▶ **Directive a**
Write out the lines of the listing from the one containing "This is a 0.25" through the one containing "road 3 (residential): [(511,77),(362,128)]", copying them exactly.

▶ **Selected excerpt**
▼▼▼

Learning Rust via Advent of Code
February 3, 2019
Learning Rust via Advent of Code
For years the games industry has looked at Rust as the promised land. The language that will save us from C++.
In 2018 I decided to finally take some time to learn Rust. I read the book; which was well organized and delightful. I attended Rust Conf in nearby Portland. Then I started dabbling at home. I don't know much, but I'm making progress.
Advent of Code
The Advent of Code is a programming competition organized by Eric Wastl. It's an advent calendar where every day he releases a new puzzle.
I decided to use the competition as means to learn Rust. I'm writing two blog posts. This post focuses primarily on my experience with Rust. My other post focuses on puzzle solutions and optimizations. If you'd like to read that post it's available here:
Solving Advent of Code in Under a Second
Advent Experience
Learning a new language via Advent of Code turned out to be a great idea. I highly recommend it.
People use every language under the sun to solve AoC puzzles. Python, JavaScript, C, C++, C#, Rust, Haskell, Clojure, Perl, Fortran, Lisp, Lua, Scala, OCaml, Ruby, Php, Swift, and more. Many folks were, like me, using AoC to learn something new.
The community is great. Thousands of programmers are working to solve the same problems. The subreddit has a solutions thread for every puzzle. If you get stuck you can ask questions or peek at other solutions.
Once you have a solution it's useful to see what other people did. I learned a lot of Rust tricks and new algorithms this way.
Rust Noob
I'm a total noob at Rust. I've written two or three thousand lines on toy projects. This post is not "how to write good Rust code". I don't know what I'm doing! This is about my trials, tribulations, and lessons learned.

▲▲▲

▶ **Directive b**
Give the post on learning Rust through Advent of Code again in full, word for word.

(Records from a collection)
▼▼▼

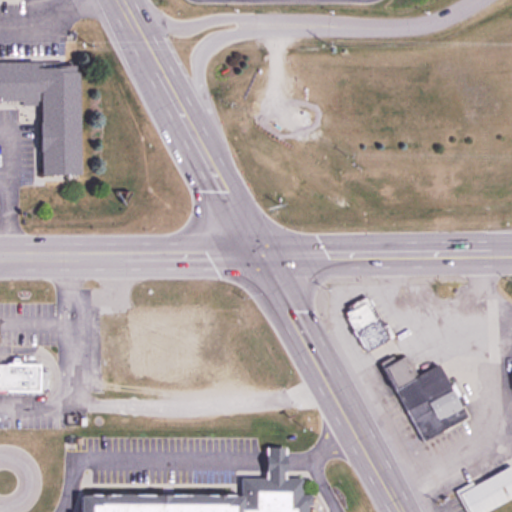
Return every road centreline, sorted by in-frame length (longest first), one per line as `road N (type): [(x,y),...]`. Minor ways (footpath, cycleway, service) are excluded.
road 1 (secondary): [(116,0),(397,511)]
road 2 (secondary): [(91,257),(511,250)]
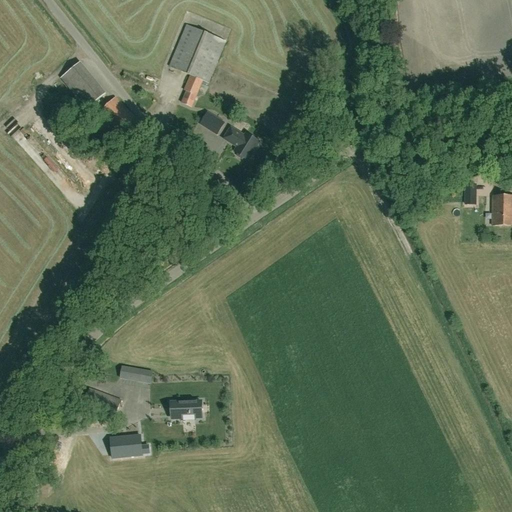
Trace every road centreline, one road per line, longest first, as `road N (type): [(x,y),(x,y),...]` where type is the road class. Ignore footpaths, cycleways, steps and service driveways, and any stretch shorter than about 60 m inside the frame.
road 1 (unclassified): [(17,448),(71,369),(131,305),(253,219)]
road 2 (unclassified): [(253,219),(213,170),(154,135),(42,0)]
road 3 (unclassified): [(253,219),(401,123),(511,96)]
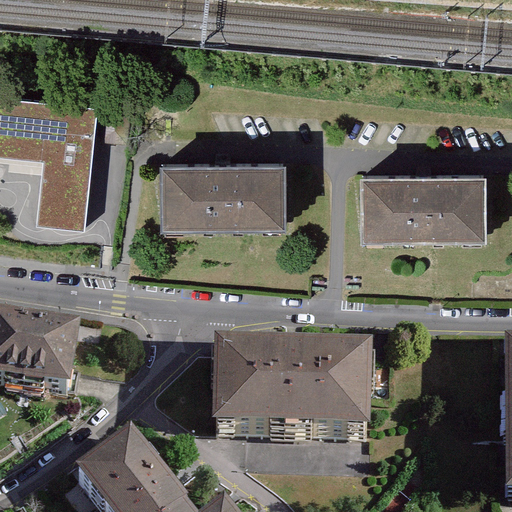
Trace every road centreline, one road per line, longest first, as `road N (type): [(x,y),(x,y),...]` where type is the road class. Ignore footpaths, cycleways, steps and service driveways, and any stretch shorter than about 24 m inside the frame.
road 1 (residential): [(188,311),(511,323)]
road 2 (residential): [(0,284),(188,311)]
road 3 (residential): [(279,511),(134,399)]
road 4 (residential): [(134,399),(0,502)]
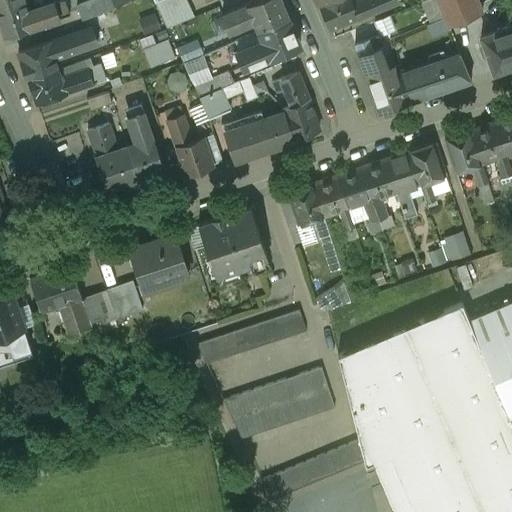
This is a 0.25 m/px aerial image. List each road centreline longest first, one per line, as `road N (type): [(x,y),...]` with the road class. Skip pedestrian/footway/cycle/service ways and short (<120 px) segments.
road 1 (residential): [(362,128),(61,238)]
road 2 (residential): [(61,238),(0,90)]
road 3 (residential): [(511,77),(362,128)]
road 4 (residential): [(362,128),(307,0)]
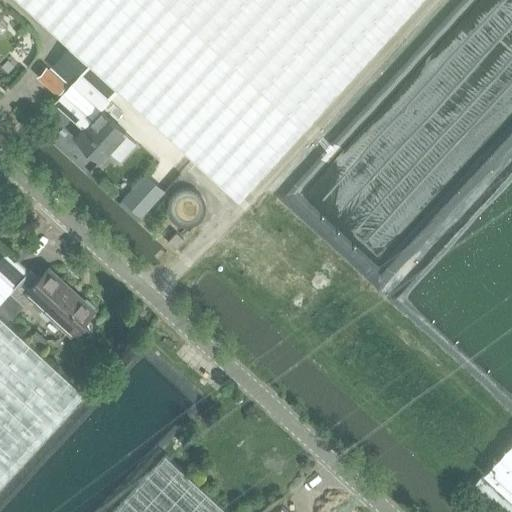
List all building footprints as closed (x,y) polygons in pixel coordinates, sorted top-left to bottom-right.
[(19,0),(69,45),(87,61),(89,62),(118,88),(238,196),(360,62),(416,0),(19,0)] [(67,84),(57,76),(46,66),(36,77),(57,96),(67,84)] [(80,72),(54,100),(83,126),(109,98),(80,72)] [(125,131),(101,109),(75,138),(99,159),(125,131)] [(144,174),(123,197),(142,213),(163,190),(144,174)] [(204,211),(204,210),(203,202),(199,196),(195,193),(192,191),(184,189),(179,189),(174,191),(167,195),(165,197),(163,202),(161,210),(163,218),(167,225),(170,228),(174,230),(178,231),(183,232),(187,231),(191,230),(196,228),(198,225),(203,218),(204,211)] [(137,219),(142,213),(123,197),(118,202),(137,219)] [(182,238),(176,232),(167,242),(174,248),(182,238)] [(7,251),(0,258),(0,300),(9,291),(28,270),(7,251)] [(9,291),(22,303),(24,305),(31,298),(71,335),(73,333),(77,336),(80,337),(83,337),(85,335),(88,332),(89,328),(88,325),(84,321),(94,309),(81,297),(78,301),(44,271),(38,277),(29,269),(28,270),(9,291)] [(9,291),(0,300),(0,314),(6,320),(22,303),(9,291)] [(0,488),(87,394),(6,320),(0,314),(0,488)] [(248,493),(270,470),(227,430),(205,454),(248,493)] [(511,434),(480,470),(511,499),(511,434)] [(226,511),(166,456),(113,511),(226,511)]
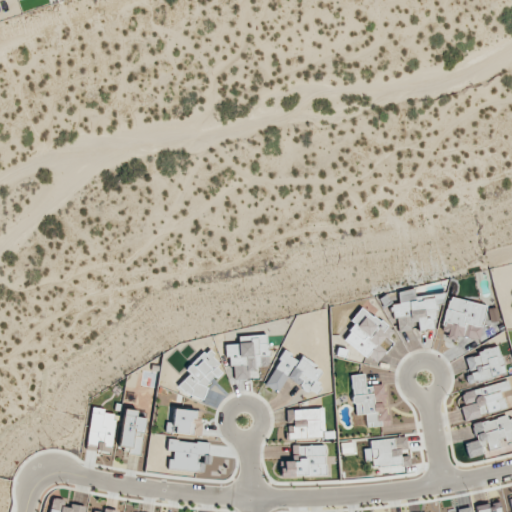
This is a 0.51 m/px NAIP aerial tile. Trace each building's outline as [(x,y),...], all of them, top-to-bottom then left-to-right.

▲▲▲
▼▼▼

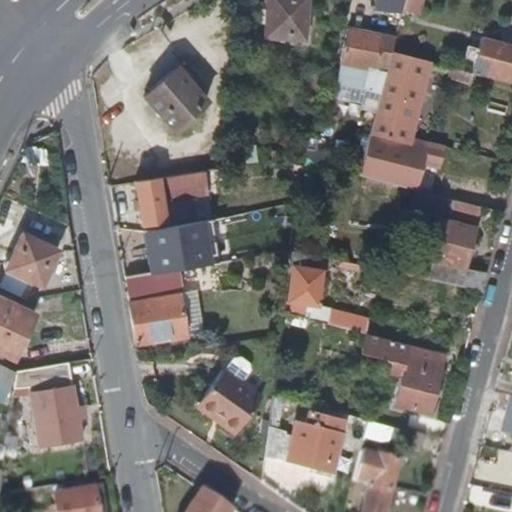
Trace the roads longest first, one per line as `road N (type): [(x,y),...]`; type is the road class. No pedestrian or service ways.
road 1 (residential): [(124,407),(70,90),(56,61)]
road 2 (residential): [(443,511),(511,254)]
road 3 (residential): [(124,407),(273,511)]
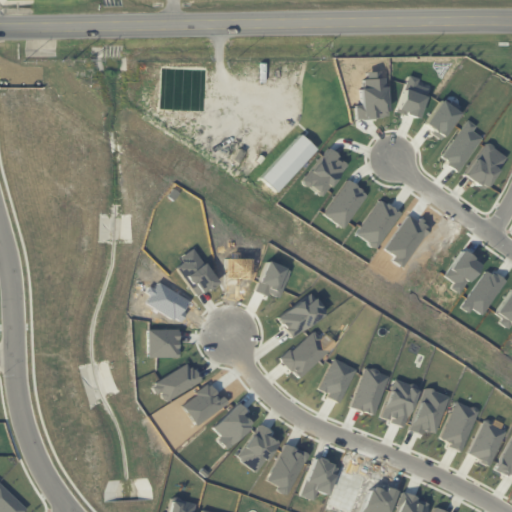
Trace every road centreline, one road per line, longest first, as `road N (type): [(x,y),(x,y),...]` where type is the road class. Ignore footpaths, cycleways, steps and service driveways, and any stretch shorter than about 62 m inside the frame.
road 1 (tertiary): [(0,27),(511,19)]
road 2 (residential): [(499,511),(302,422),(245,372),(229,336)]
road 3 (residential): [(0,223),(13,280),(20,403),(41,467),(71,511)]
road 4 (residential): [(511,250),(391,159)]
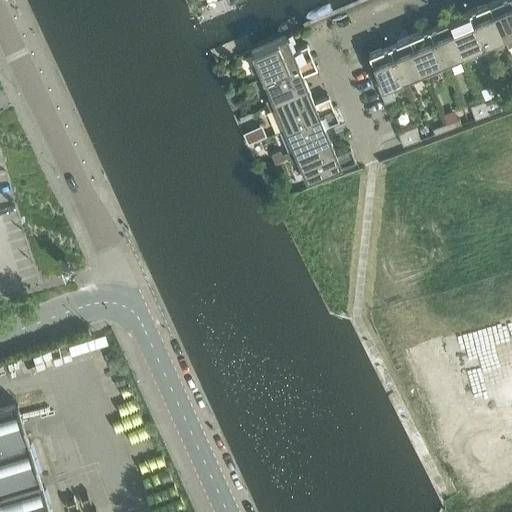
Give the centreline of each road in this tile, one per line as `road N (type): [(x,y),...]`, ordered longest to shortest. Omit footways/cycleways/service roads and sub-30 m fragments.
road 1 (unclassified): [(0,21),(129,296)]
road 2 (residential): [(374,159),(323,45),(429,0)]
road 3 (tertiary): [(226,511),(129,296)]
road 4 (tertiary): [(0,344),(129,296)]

▲▲▲

▶ **Answer a**
This is a 0.25 m/px aerial image. List each road centreline longest first, one per line, as `road N (type): [(x,y),...]` with the road class. Skip pedestrian/footway/cycle/service ways and short (<120 px) segments.
road 1 (residential): [(362,128),(61,238)]
road 2 (residential): [(61,238),(0,90)]
road 3 (residential): [(511,77),(362,128)]

▶ **Answer b**
Learning Rust via Advent of Code
February 3, 2019
Learning Rust via Advent of Code
For years the games industry has looked at Rust as the promised land. The language that will save us from C++.
In 2018 I decided to finally take some time to learn Rust. I read the book; which was well organized and delightful. I attended Rust Conf in nearby Portland. Then I started dabbling at home. I don't know much, but I'm making progress.
Advent of Code
The Advent of Code is a programming competition organized by Eric Wastl. It's an advent calendar where every day he releases a new puzzle.
I decided to use the competition as means to learn Rust. I'm writing two blog posts. This post focuses primarily on my experience with Rust. My other post focuses on puzzle solutions and optimizations. If you'd like to read that post it's available here:
Solving Advent of Code in Under a Second
Advent Experience
Learning a new language via Advent of Code turned out to be a great idea. I highly recommend it.
People use every language under the sun to solve AoC puzzles. Python, JavaScript, C, C++, C#, Rust, Haskell, Clojure, Perl, Fortran, Lisp, Lua, Scala, OCaml, Ruby, Php, Swift, and more. Many folks were, like me, using AoC to learn something new.
The community is great. Thousands of programmers are working to solve the same problems. The subreddit has a solutions thread for every puzzle. If you get stuck you can ask questions or peek at other solutions.
Once you have a solution it's useful to see what other people did. I learned a lot of Rust tricks and new algorithms this way.
Rust Noob
I'm a total noob at Rust. I've written two or three thousand lines on toy projects. This post is not "how to write good Rust code". I don't know what I'm doing! This is about my trials, tribulations, and lessons learned.